Dia menyetujui rencana ini, namun ada hal yang ia anggap janggal sehingga mesti dilakukan berbagai pertimbangan. Persoalan mendasarnya, perusahaan Holding yang semestinya di amanatkan kepada PLN, tetapi ini malah diserahkan pada Pertamina Geothermal Energy (PGE) sebagai perusahaan Holdingnya.
“Minimal ada tiga hal kenapa bukan PGE yang mesti menjadi Holding, tetapi seharusnya PLN,” kata Nevi dalam siaran pers pada Jumat (6/8) lalu.
Alasan pertama, menurut Nevi, PGE masih baru, sekitar tahun 2006 berdiri. Kekuatan manajemennya dalam menguasai bisnis dan operasional masih meragukan untuk mengemban holding.
Kedua, pembangkit listrik panas bumi ini mahal investasinya yang mesti dijaga asetnya tetap milik pemerintah. Jika melakukan IPO, aset berharga ini akan dimiliki swasta.
Alasan ketiga adalah regulasi EBT pada RUU energi baru terbarukan (RBT) yang digogok di DPR RI masih berpolemik terutama pada Pasal 40 ayat (1) yang berbunyi "Perusahaan listrik milik negara wajib membeli tenaga listrik yang dihasilkan dari Energi Terbarukan".
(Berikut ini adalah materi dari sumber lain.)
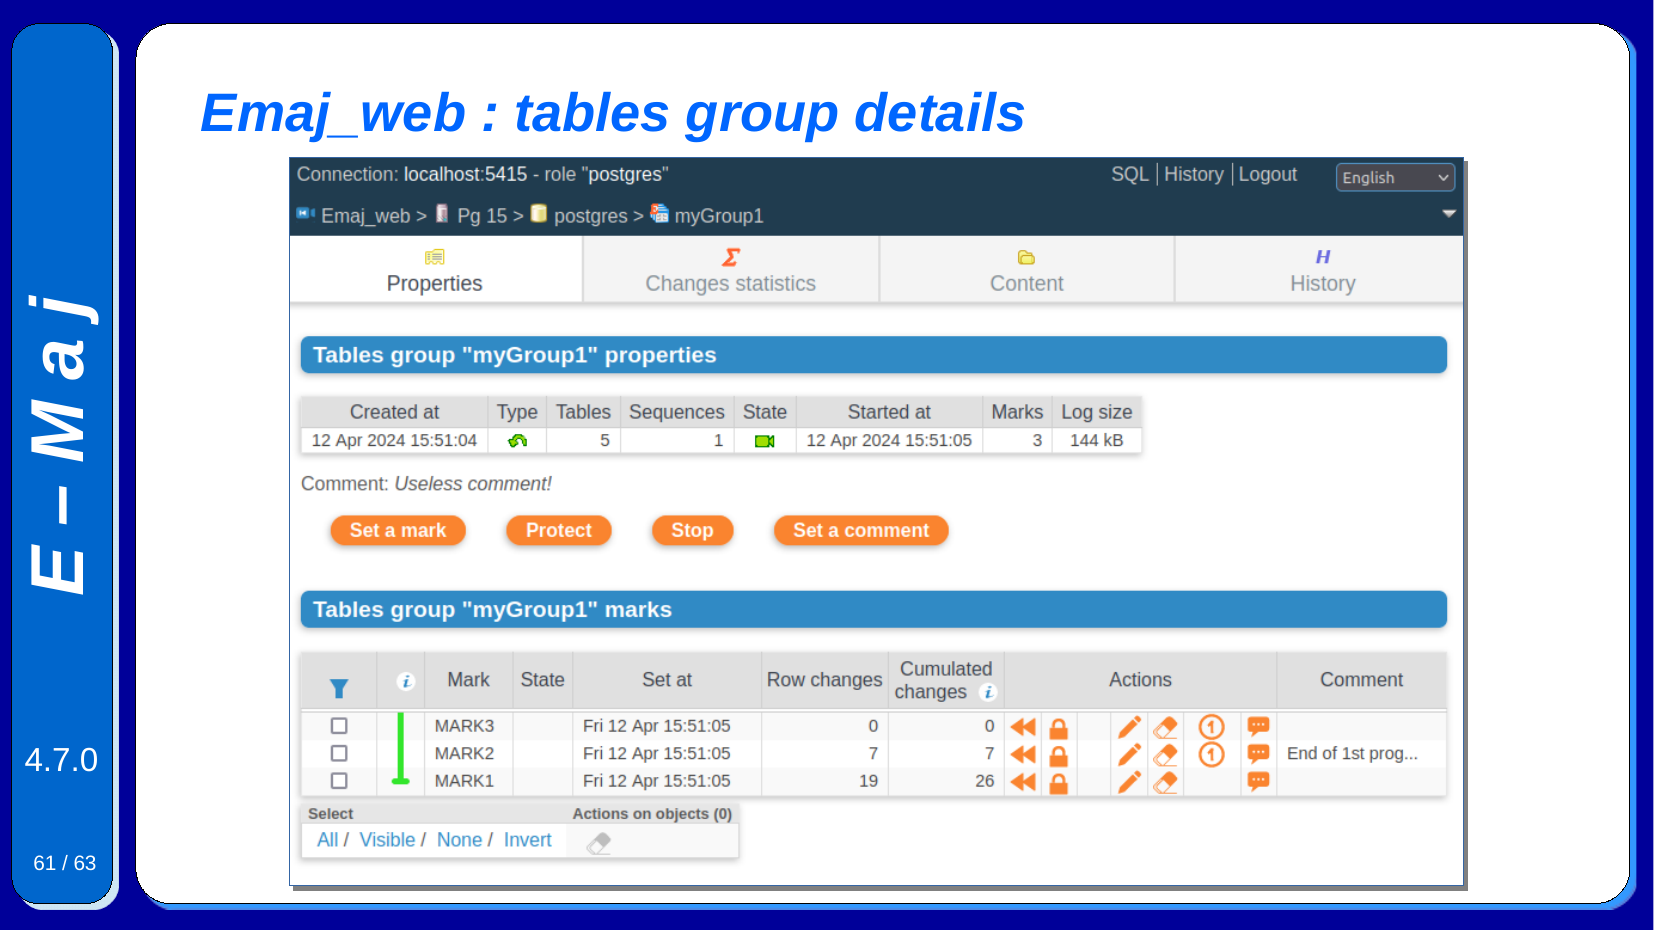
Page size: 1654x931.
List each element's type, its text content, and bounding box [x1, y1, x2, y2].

picture [289, 157, 1464, 886]
title Emaj_web : tables group details [200, 34, 1575, 191]
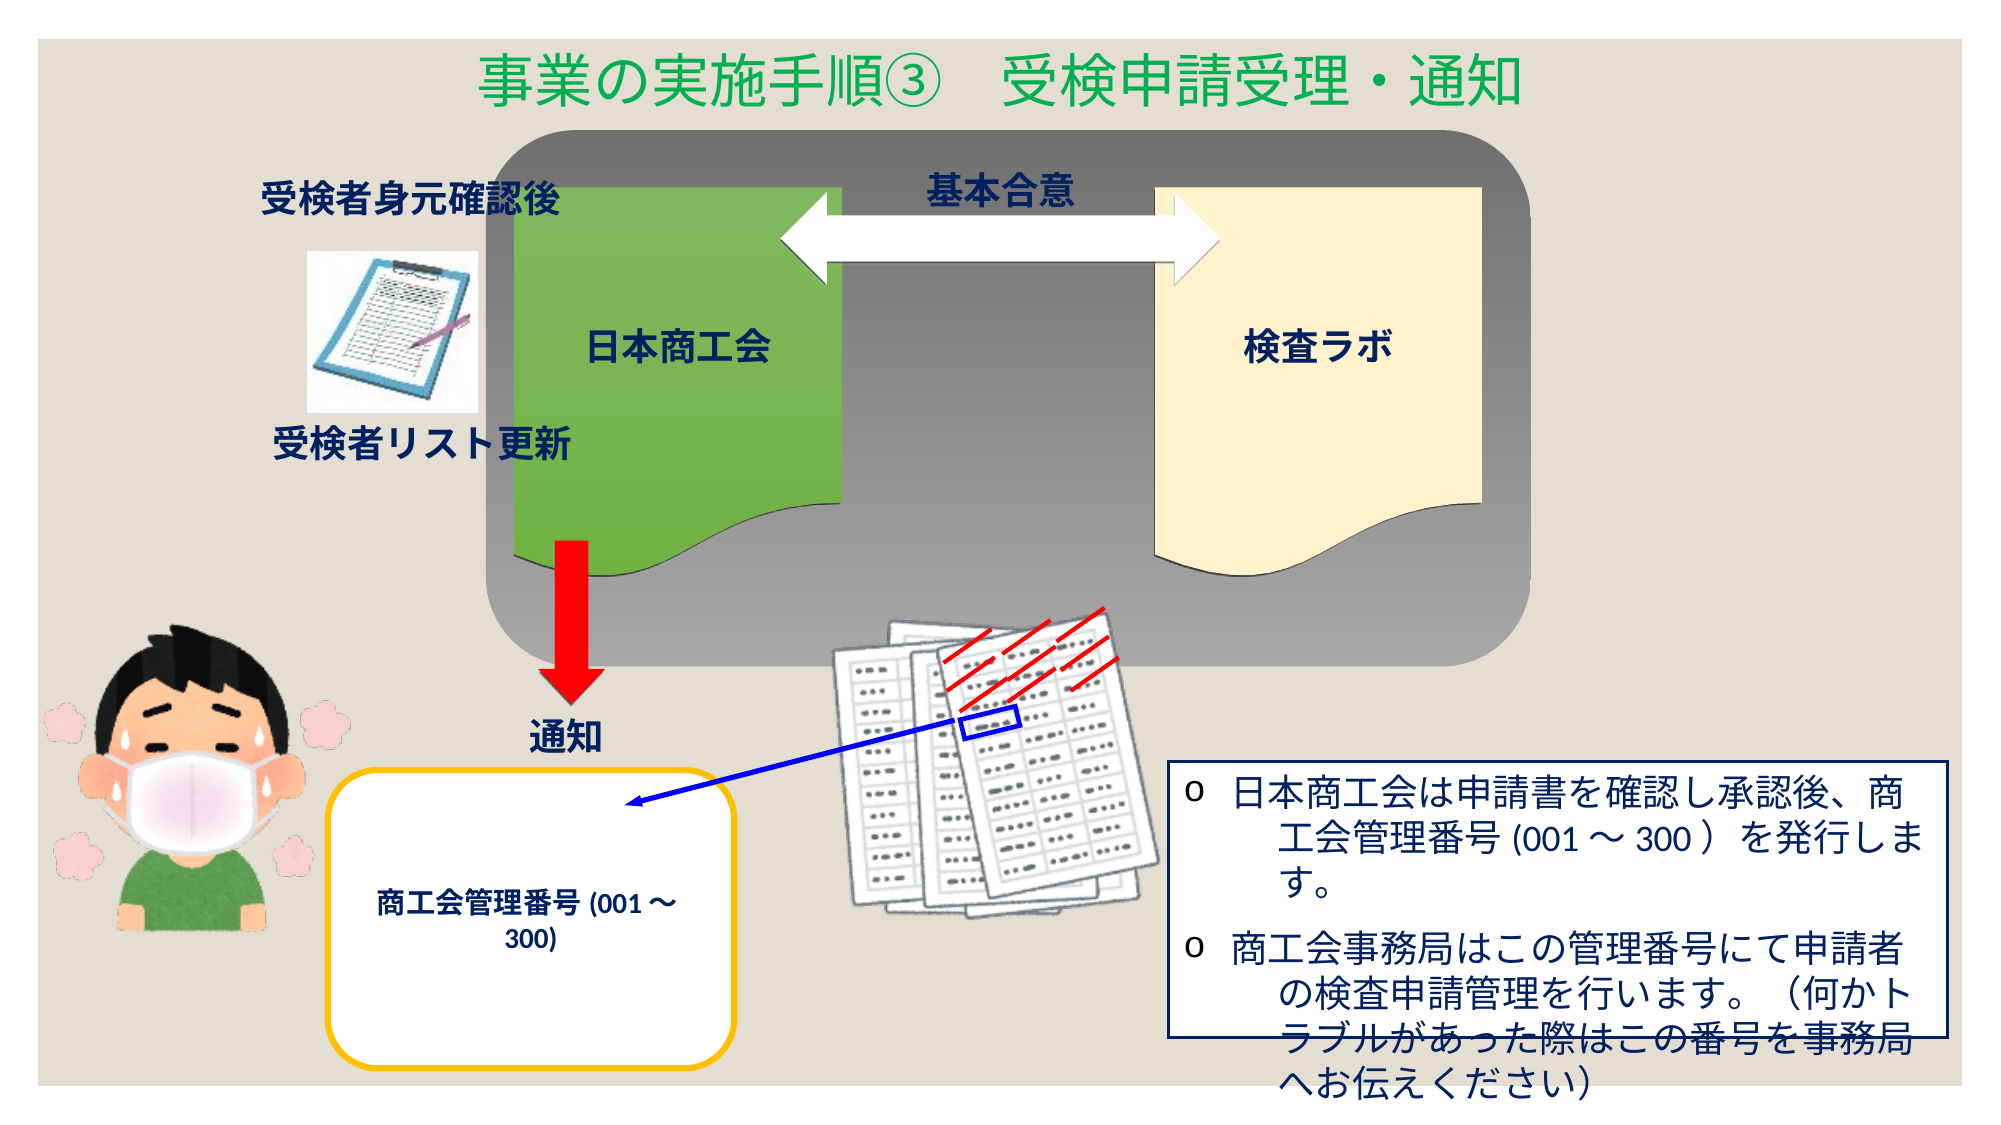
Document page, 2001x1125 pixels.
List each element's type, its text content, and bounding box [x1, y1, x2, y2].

Selain itu, Pasal Pasal 51 ayat (4) yang berbunyi "Dalam hal harga listrik yang bersumber dari Energi Terbarukan lebih tinggi dari biaya pokok penyediaan pembangkit listrik perusahaan listrik milik negara, Pemerintah Pusat berkewajiban memberikan pengembalian selisih harga Energi Terbarukan dengan biaya pokok penyediaan pembangkit listrik setempat kepada perusahaan listrik milik negara dan/atau Badan Usaha tersebut.”
Nevi menguraikan, proyek pengembangan lapangan panas bumi di tiga lapangan yaitu Bukit Daun (Bengkulu), Gunung Lawu dan Seulawah (Aceh), semua lapangan tersebut masih dalam tahap pemboran sumur eksplorasi dan belum sampai pada tahap produksi listrik.